■ **Dataset**
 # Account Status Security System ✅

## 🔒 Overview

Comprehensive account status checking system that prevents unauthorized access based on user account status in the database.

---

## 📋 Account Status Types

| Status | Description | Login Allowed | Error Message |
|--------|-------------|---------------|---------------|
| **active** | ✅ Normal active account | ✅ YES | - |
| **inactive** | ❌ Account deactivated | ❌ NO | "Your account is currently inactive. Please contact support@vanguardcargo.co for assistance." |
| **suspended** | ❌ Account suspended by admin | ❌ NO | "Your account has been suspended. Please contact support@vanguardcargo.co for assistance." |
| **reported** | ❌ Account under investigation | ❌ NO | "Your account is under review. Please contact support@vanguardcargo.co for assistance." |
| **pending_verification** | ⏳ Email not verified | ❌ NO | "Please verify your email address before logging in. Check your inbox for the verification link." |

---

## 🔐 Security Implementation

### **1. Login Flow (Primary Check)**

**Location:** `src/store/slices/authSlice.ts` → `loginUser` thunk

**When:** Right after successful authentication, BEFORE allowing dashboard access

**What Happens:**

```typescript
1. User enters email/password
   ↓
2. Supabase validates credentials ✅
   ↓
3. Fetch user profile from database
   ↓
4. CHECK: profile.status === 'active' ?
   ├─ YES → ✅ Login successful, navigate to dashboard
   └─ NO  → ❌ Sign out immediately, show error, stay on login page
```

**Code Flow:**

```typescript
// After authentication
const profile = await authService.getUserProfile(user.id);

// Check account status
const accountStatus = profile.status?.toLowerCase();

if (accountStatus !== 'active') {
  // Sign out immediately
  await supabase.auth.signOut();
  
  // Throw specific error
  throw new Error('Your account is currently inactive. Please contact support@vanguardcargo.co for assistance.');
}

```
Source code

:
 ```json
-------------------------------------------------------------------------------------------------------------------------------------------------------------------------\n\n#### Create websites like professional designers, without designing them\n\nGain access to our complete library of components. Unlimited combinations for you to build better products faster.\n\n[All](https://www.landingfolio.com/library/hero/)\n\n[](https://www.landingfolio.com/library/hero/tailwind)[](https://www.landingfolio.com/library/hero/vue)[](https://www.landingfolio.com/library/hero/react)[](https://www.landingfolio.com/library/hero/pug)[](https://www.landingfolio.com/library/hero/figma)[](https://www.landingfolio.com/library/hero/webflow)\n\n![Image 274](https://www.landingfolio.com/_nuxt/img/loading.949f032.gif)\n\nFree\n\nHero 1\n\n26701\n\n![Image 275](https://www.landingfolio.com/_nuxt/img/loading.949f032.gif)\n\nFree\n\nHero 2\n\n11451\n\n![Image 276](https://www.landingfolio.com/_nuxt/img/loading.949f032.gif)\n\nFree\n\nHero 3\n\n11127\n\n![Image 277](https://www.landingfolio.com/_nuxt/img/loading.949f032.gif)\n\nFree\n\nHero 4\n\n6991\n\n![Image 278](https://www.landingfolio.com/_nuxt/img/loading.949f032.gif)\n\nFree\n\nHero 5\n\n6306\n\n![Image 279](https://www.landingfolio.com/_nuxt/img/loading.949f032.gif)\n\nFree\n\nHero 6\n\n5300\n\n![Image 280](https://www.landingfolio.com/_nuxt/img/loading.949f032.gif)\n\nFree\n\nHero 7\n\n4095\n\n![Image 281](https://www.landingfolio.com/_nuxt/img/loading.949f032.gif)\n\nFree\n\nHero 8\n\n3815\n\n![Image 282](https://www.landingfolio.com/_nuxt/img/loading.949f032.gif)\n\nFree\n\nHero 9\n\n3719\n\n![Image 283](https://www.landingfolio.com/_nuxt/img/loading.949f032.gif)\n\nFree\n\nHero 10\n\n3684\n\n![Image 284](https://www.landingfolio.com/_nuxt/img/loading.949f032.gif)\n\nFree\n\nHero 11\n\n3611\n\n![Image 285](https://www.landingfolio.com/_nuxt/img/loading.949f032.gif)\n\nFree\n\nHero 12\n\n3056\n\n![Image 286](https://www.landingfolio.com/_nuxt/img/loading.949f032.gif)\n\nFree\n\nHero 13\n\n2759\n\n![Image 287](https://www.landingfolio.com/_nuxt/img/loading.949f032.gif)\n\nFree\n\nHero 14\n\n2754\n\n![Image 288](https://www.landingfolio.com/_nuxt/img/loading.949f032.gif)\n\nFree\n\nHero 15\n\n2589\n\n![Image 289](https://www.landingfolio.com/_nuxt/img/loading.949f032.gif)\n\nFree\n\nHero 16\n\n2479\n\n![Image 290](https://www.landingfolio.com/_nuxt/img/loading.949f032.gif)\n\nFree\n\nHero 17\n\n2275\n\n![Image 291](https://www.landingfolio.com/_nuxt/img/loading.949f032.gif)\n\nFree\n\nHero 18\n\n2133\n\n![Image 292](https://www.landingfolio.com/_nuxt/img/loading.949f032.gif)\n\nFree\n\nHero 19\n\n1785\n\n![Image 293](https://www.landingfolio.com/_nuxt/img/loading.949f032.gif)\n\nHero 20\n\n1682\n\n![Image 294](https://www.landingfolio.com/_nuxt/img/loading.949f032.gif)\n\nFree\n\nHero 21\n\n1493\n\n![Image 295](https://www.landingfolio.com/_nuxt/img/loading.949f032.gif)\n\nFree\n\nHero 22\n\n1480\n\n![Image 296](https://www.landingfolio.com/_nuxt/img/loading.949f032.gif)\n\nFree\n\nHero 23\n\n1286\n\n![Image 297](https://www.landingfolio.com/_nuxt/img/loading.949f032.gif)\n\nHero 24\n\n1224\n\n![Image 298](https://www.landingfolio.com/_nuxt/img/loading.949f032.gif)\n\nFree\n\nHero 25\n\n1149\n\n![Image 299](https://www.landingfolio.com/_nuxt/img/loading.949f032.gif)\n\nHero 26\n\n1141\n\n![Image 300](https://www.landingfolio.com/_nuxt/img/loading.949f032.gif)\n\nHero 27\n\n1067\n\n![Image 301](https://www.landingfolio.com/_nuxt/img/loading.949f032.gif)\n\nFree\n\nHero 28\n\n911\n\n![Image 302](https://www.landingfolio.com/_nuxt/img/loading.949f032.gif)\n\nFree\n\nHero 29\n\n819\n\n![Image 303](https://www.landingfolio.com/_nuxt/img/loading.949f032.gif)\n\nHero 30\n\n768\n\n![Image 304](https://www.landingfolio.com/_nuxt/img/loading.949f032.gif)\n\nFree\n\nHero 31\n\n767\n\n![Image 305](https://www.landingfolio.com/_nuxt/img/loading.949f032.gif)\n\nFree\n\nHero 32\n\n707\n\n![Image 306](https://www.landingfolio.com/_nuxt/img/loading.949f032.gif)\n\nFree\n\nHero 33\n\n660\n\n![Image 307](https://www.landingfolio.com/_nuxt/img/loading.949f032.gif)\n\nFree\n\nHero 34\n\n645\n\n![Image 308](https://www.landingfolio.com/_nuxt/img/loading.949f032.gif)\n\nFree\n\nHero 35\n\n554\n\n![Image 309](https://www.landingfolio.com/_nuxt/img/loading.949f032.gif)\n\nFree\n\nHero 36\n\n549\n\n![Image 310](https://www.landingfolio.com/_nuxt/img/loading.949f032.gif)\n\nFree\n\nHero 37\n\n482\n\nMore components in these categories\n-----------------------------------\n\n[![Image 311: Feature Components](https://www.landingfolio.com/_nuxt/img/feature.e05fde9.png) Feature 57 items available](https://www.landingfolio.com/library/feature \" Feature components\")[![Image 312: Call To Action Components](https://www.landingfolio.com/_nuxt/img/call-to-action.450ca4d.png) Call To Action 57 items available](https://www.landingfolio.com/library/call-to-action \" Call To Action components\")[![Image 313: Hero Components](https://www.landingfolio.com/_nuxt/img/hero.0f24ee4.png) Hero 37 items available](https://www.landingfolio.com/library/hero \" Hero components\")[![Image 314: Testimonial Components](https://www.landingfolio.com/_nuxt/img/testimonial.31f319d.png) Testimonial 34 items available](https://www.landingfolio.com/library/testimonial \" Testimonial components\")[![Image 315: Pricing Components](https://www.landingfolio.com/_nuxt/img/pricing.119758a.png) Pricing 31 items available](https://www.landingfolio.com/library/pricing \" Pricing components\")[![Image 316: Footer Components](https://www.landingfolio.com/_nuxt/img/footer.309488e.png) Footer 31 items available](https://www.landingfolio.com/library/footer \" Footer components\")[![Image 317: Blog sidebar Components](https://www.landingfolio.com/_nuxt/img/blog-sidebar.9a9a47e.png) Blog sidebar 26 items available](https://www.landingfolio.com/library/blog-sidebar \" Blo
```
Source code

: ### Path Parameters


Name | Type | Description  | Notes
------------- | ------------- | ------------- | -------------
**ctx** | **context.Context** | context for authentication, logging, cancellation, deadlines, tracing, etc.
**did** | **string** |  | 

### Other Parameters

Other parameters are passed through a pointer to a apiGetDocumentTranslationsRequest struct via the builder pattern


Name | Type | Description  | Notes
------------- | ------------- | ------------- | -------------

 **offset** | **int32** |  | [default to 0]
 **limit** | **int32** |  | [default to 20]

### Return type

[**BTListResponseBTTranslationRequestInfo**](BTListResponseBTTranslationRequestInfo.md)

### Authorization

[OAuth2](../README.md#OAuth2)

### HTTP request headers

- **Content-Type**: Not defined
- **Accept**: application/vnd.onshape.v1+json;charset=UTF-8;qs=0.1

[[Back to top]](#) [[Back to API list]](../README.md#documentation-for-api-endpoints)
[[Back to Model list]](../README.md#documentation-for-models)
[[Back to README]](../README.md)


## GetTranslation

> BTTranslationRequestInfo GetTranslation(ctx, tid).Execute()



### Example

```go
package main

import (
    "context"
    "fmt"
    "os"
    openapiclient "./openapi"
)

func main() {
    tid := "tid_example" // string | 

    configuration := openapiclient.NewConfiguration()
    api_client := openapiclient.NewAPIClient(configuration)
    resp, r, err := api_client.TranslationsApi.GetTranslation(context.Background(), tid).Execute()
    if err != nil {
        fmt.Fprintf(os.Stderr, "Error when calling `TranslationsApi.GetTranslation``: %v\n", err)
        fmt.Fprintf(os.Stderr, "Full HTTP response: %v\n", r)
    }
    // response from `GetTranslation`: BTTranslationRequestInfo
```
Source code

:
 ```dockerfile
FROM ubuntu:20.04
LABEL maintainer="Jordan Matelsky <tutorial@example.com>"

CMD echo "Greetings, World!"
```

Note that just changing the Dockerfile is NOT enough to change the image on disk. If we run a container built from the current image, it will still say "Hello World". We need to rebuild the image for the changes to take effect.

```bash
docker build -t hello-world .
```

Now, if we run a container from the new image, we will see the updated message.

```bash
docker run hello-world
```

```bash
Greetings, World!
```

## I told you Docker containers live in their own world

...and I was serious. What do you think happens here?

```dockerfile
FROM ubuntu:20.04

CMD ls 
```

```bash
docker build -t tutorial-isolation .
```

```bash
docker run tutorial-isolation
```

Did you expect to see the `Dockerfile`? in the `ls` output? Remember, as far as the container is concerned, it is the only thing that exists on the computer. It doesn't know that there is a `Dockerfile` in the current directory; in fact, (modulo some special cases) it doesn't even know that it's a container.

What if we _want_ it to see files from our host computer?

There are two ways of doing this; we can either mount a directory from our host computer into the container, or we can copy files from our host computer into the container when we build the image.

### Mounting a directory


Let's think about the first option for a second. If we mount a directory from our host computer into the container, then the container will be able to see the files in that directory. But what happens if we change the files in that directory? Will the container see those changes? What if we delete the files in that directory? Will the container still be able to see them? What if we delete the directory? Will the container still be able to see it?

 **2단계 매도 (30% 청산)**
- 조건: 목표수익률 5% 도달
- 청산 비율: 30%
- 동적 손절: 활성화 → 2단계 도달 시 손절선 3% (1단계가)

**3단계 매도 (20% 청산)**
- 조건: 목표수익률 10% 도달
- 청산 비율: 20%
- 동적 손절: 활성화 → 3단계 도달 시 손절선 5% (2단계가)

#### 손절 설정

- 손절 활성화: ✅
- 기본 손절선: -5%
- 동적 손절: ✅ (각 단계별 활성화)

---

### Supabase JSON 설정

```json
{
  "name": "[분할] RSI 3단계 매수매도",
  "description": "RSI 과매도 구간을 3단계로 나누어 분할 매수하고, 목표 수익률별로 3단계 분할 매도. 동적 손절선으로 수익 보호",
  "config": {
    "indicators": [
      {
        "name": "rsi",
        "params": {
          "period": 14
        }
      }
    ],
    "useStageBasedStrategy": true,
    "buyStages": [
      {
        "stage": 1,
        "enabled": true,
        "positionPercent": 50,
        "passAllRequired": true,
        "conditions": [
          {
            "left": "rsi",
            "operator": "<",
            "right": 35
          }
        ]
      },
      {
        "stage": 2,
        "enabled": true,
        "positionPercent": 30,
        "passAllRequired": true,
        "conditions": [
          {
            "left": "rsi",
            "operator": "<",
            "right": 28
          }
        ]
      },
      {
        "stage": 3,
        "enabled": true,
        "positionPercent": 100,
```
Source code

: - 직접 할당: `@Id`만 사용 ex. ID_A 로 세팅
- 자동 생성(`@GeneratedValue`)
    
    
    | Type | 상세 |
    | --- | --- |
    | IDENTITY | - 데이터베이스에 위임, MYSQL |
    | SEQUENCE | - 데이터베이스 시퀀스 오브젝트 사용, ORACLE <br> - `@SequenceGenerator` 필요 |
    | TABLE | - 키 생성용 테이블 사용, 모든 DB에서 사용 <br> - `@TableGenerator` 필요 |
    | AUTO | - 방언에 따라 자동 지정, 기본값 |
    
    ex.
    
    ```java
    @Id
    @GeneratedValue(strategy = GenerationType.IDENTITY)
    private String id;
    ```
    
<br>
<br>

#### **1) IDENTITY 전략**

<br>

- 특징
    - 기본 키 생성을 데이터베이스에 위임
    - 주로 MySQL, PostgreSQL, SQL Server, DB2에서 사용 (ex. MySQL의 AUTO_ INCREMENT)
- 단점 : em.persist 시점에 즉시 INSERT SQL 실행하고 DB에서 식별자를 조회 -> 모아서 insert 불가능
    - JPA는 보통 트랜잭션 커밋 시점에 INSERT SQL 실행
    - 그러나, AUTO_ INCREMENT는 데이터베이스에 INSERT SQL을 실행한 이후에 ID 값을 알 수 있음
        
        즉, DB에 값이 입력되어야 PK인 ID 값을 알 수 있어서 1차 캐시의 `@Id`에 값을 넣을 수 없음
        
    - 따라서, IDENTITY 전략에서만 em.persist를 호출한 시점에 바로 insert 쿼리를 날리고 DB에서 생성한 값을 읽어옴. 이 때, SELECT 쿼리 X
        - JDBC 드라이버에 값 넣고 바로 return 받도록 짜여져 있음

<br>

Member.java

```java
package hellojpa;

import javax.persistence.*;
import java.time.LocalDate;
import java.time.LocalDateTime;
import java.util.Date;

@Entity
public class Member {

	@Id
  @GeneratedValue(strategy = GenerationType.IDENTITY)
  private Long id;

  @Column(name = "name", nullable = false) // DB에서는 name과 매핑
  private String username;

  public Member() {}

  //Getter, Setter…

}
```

■ **Exercise prompt**
Search the records above for "dashboard". Copy each line where it is found.

■ **Answer to this exercise**
**When:** Right after successful authentication, BEFORE allowing dashboard access
   ├─ YES → ✅ Login successful, navigate to dashboard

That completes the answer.